The  Beaches such as Moulin-Blanc beach, Sainte-Anne-du-Porzic beach, and the marinas such as Port of Moulin-Blanc, Port of the Château. The arsenal of Brest.

The road of the Corniche and the Jardin des Explorateurs offer views on the arsenal of Brest. On the edge of the Moulin Blanc Marina, Océanopolis is a large, giant crab-like building. Center for scientific and technical culture of the sea, showcase of all activities related to oceanography its 42 aquariums containing in addition some 3 700 m3 of sea water, 10 000 animals of 1 000 different species. Océanopolis has the largest jaws in Europe.


The Saint-Louis Church is a modern-style monument erected during the reconstruction of Brest between 1953 and 1958, after WWII on the ruins of the ancient Church of St. Louis, built between 1686 and 1785.   The Church of St. Martin was built between 1865 and 1877 in a Neo-Romanesque and neo-Gothic style. The annexation district will take the name of Saint-Martin in the aftermath the Church of Saint-Sauveur de Recouvrance, is the oldest parish church in Brest, dating from 1750, the oldest religious building in Brest, unfortunately in ruins, is the Chapel of Saint-Guénolé on the banks of the Penfeld, ancient site of a cult of water and fertility.


The Brest Marine Museum, a decentralized establishment of the National Marine Museum, houses a collection of models of ships, paintings, sculptures. It is in the castle.  The Musée de la Tour Tanguy is a free municipal museum presenting various historical documents and models reconstituting the old Brest from before 1939.  The Museum of Fine Arts is a point of anchor in the new city: a place to find, through artistic expression, a memory elsewhere erased. This is why the acquisition of European painting has been preferred from the end of the 16C to the present day.  The Fort Montbarey Memorial Museum tells the history of the department of Finistère during WWII and its liberation.

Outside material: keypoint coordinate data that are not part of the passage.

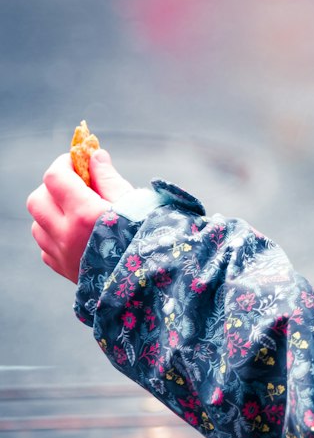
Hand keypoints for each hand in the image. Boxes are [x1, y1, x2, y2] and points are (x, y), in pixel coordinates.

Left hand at [27, 149, 136, 283]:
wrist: (153, 282)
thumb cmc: (149, 237)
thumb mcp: (135, 202)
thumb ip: (108, 178)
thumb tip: (94, 155)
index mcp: (84, 213)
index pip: (54, 177)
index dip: (64, 163)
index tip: (77, 160)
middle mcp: (66, 235)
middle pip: (37, 199)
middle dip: (53, 186)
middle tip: (76, 184)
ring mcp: (61, 255)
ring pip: (37, 223)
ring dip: (52, 211)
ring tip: (77, 210)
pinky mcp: (63, 269)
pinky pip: (45, 246)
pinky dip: (55, 234)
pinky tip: (78, 233)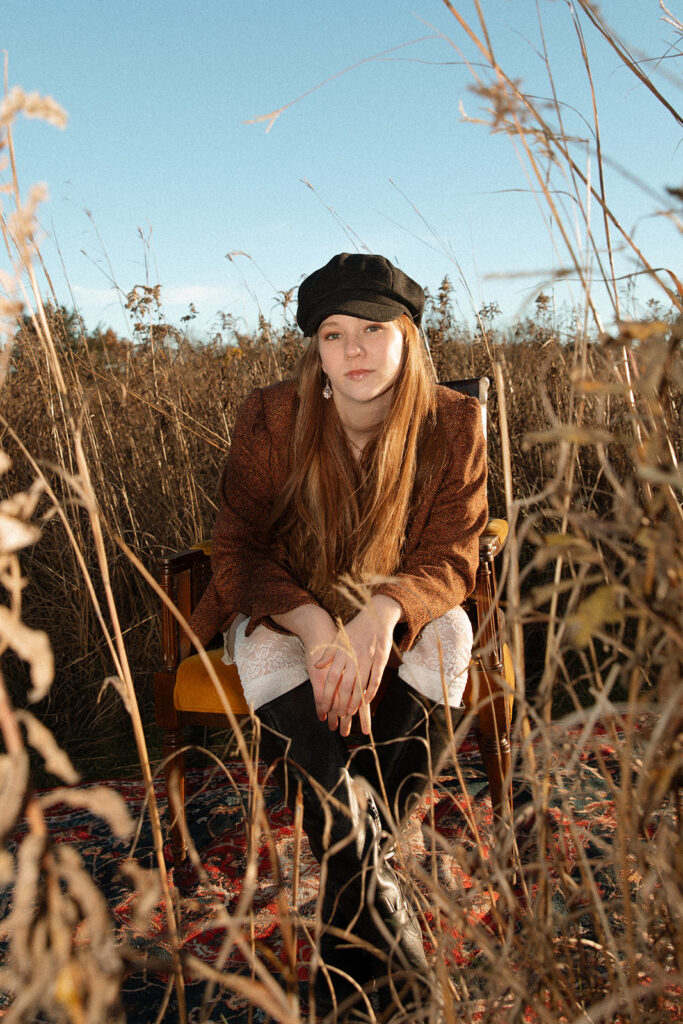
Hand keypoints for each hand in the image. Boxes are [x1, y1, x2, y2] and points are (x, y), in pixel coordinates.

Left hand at [316, 596, 401, 734]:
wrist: (376, 615)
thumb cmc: (355, 629)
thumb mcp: (338, 638)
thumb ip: (327, 653)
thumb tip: (316, 665)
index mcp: (341, 652)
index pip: (332, 678)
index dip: (328, 694)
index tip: (325, 706)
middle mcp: (353, 656)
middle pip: (345, 684)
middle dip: (341, 702)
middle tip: (338, 715)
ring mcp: (368, 658)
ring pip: (360, 684)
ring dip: (355, 700)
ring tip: (350, 712)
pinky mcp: (380, 659)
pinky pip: (375, 678)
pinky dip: (371, 691)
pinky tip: (367, 700)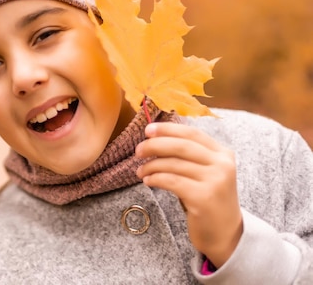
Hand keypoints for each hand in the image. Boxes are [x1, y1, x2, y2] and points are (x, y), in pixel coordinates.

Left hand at [135, 122, 242, 267]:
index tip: (148, 130)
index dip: (168, 129)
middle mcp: (222, 164)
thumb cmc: (207, 199)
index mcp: (223, 153)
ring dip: (151, 165)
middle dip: (155, 145)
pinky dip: (155, 178)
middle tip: (138, 150)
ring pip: (173, 164)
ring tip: (140, 171)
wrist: (224, 233)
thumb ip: (188, 155)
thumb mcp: (204, 172)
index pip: (192, 133)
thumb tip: (155, 137)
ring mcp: (215, 181)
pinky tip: (148, 181)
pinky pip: (171, 181)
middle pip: (181, 146)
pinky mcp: (203, 197)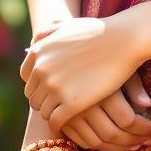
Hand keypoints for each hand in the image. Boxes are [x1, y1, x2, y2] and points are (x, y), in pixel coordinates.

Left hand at [27, 25, 150, 150]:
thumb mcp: (68, 25)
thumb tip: (30, 45)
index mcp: (38, 52)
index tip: (54, 87)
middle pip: (33, 97)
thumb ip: (47, 33)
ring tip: (69, 110)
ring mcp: (55, 87)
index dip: (40, 85)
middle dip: (46, 100)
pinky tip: (72, 119)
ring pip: (43, 112)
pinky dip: (60, 124)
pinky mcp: (70, 103)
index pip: (27, 79)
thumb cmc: (99, 31)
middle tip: (63, 101)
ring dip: (54, 112)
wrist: (123, 39)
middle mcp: (41, 69)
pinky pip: (55, 122)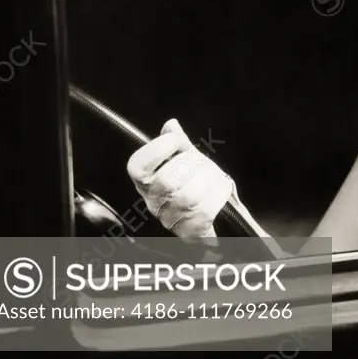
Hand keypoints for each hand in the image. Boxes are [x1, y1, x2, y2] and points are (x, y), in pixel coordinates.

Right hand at [126, 119, 234, 242]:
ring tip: (217, 180)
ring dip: (211, 183)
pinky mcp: (189, 233)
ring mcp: (170, 219)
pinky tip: (220, 195)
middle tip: (204, 164)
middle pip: (167, 180)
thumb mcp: (189, 159)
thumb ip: (179, 143)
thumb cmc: (197, 182)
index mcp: (148, 180)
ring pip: (190, 197)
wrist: (215, 215)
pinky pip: (204, 214)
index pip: (137, 167)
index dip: (156, 150)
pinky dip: (217, 199)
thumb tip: (171, 125)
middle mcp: (154, 201)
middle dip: (193, 166)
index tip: (176, 140)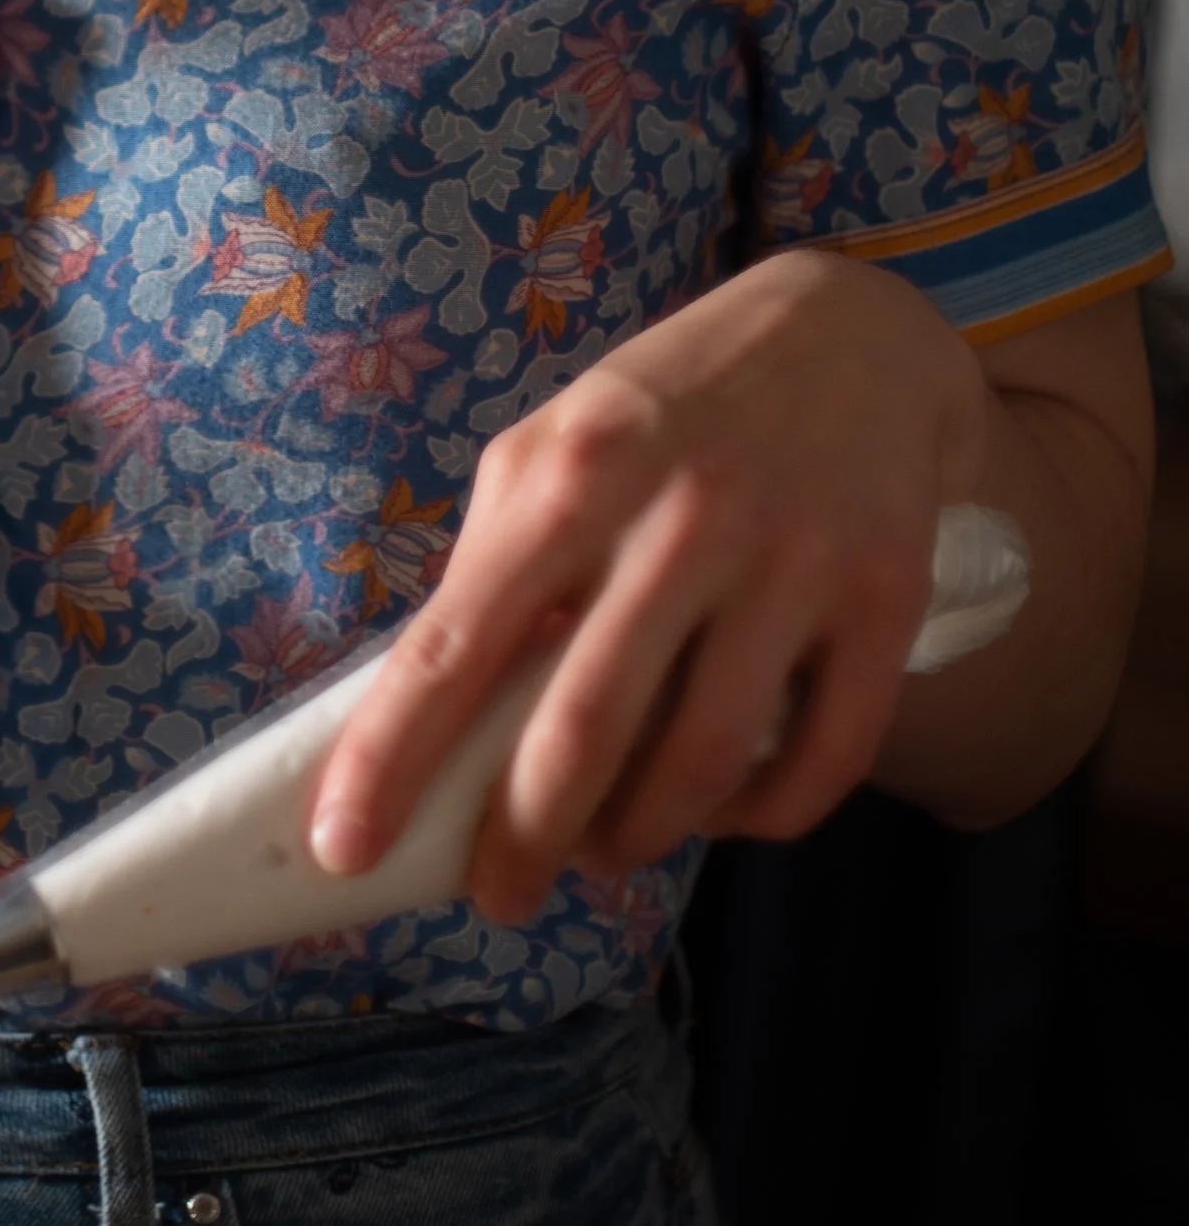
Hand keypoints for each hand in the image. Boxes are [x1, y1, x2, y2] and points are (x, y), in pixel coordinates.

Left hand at [305, 253, 991, 924]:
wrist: (853, 333)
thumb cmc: (669, 404)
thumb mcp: (558, 441)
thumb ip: (498, 559)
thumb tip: (430, 703)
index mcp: (570, 477)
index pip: (454, 644)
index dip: (391, 758)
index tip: (341, 846)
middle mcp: (677, 521)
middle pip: (578, 732)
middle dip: (519, 841)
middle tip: (495, 893)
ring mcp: (789, 563)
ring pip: (698, 764)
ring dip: (634, 838)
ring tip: (602, 848)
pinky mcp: (884, 601)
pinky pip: (817, 760)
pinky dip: (757, 819)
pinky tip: (720, 812)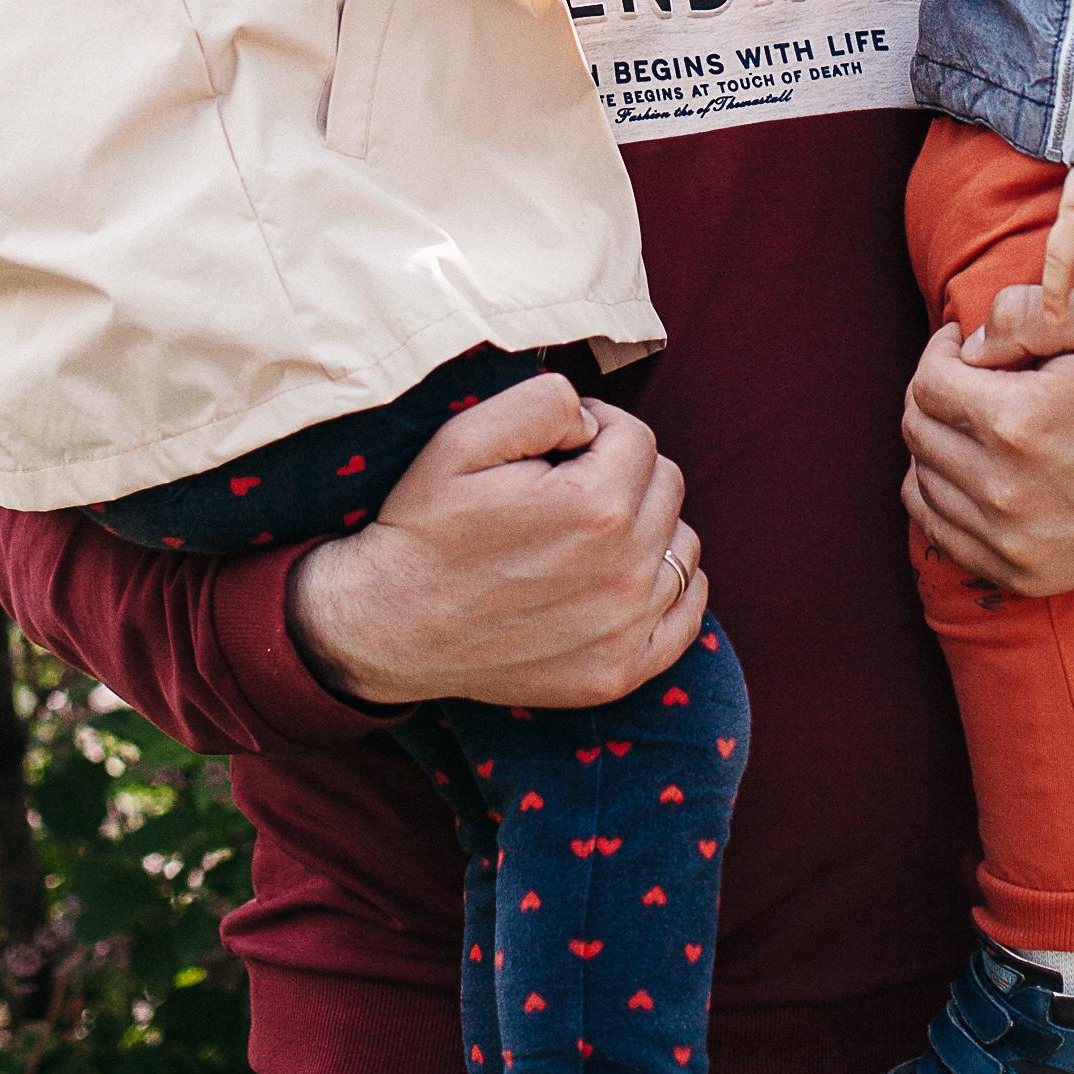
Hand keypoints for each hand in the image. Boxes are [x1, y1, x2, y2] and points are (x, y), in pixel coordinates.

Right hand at [286, 374, 705, 708]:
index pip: (639, 437)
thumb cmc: (424, 526)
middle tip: (564, 487)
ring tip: (586, 533)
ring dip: (646, 526)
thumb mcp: (464, 436)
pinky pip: (687, 612)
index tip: (557, 448)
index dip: (596, 429)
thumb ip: (545, 401)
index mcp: (595, 507)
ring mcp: (626, 630)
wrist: (386, 625)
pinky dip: (668, 586)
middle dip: (623, 473)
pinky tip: (621, 575)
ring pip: (682, 544)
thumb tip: (593, 420)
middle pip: (667, 486)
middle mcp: (625, 572)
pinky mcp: (620, 672)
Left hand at [902, 295, 1073, 594]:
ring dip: (936, 443)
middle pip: (918, 431)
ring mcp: (1012, 542)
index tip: (962, 344)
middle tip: (969, 377)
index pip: (929, 383)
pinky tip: (973, 467)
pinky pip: (941, 533)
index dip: (939, 352)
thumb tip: (967, 345)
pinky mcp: (1021, 575)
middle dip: (934, 393)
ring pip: (921, 482)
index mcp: (1019, 424)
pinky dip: (941, 496)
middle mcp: (1006, 491)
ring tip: (974, 421)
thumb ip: (1024, 312)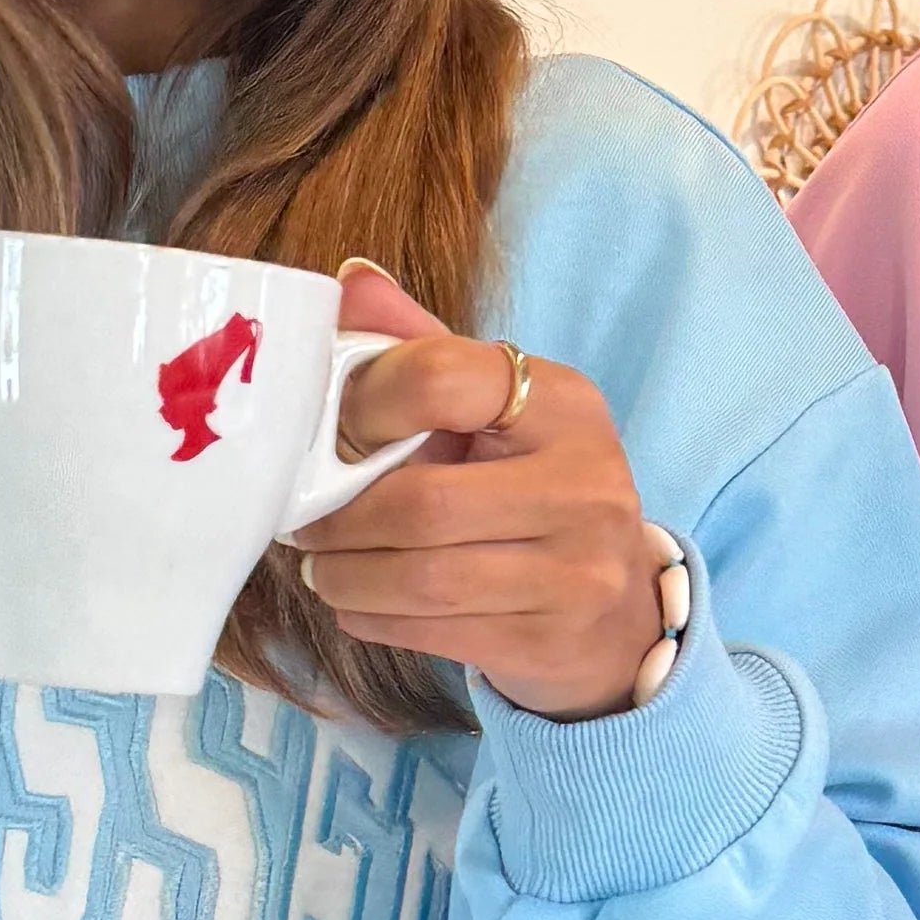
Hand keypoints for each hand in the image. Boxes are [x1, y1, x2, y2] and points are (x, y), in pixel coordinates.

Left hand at [289, 267, 666, 722]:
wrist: (616, 605)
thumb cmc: (532, 486)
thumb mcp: (493, 407)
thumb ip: (420, 345)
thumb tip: (347, 280)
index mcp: (564, 404)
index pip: (442, 379)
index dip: (364, 405)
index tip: (331, 433)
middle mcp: (585, 483)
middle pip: (421, 504)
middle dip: (340, 521)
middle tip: (304, 526)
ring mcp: (577, 570)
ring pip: (419, 578)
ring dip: (346, 577)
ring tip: (324, 567)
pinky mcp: (551, 639)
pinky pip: (431, 631)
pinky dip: (373, 617)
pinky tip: (361, 602)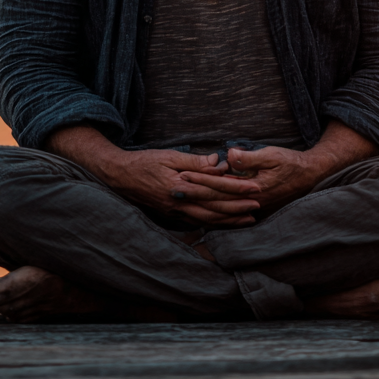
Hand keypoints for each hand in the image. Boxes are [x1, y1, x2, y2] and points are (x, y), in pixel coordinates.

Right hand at [105, 148, 261, 225]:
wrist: (120, 176)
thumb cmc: (144, 162)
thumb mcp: (169, 156)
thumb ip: (194, 162)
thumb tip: (217, 162)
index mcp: (180, 188)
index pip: (215, 190)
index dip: (236, 189)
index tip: (255, 188)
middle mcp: (179, 204)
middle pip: (215, 209)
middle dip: (238, 209)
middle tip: (258, 206)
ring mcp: (175, 213)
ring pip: (208, 220)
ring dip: (229, 220)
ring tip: (248, 219)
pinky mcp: (172, 215)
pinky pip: (197, 222)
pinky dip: (214, 223)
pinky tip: (224, 223)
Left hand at [180, 146, 316, 215]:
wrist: (310, 177)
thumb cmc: (291, 162)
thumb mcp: (272, 154)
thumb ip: (250, 157)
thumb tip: (229, 155)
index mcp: (253, 189)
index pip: (220, 185)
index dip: (200, 179)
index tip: (182, 174)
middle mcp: (251, 203)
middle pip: (216, 200)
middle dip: (194, 193)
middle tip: (173, 188)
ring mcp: (252, 208)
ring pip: (221, 209)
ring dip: (201, 202)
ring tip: (183, 197)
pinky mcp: (254, 208)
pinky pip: (229, 212)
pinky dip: (214, 210)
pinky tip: (202, 208)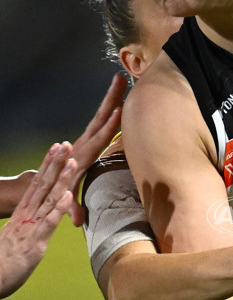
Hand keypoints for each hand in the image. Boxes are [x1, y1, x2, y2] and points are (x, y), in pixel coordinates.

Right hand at [0, 143, 77, 297]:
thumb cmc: (6, 261)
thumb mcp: (21, 238)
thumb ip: (32, 225)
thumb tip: (43, 217)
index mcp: (23, 213)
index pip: (37, 184)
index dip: (47, 165)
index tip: (56, 148)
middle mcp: (27, 215)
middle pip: (42, 184)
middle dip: (54, 163)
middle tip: (64, 144)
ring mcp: (31, 227)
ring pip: (49, 198)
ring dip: (62, 179)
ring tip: (73, 161)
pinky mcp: (35, 242)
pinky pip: (49, 221)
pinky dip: (59, 208)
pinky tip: (69, 195)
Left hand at [69, 73, 126, 225]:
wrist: (44, 183)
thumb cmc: (56, 192)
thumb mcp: (63, 200)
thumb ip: (71, 206)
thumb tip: (77, 220)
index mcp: (81, 156)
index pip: (98, 139)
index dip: (109, 127)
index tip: (119, 111)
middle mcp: (83, 144)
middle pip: (100, 118)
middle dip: (110, 100)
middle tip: (120, 80)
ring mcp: (86, 139)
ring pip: (100, 115)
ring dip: (111, 97)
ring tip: (121, 79)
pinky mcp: (88, 139)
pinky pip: (101, 120)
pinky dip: (110, 107)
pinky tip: (119, 96)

Again just out of habit and simplicity , some webpages to help you plan your trip here in addition to my blog posts on Brest are

City of Brest on heritage

City of Brest tourist office

Tourist office of Finistére on Brest

Tourist office of Brittany on Brest

It is a rebuilt city from WWII but still with very nice monuments and wide boulevards we like it, hope you enjoy the post on Brest.

And remember, happy travels , good health, and many cheers to all!!!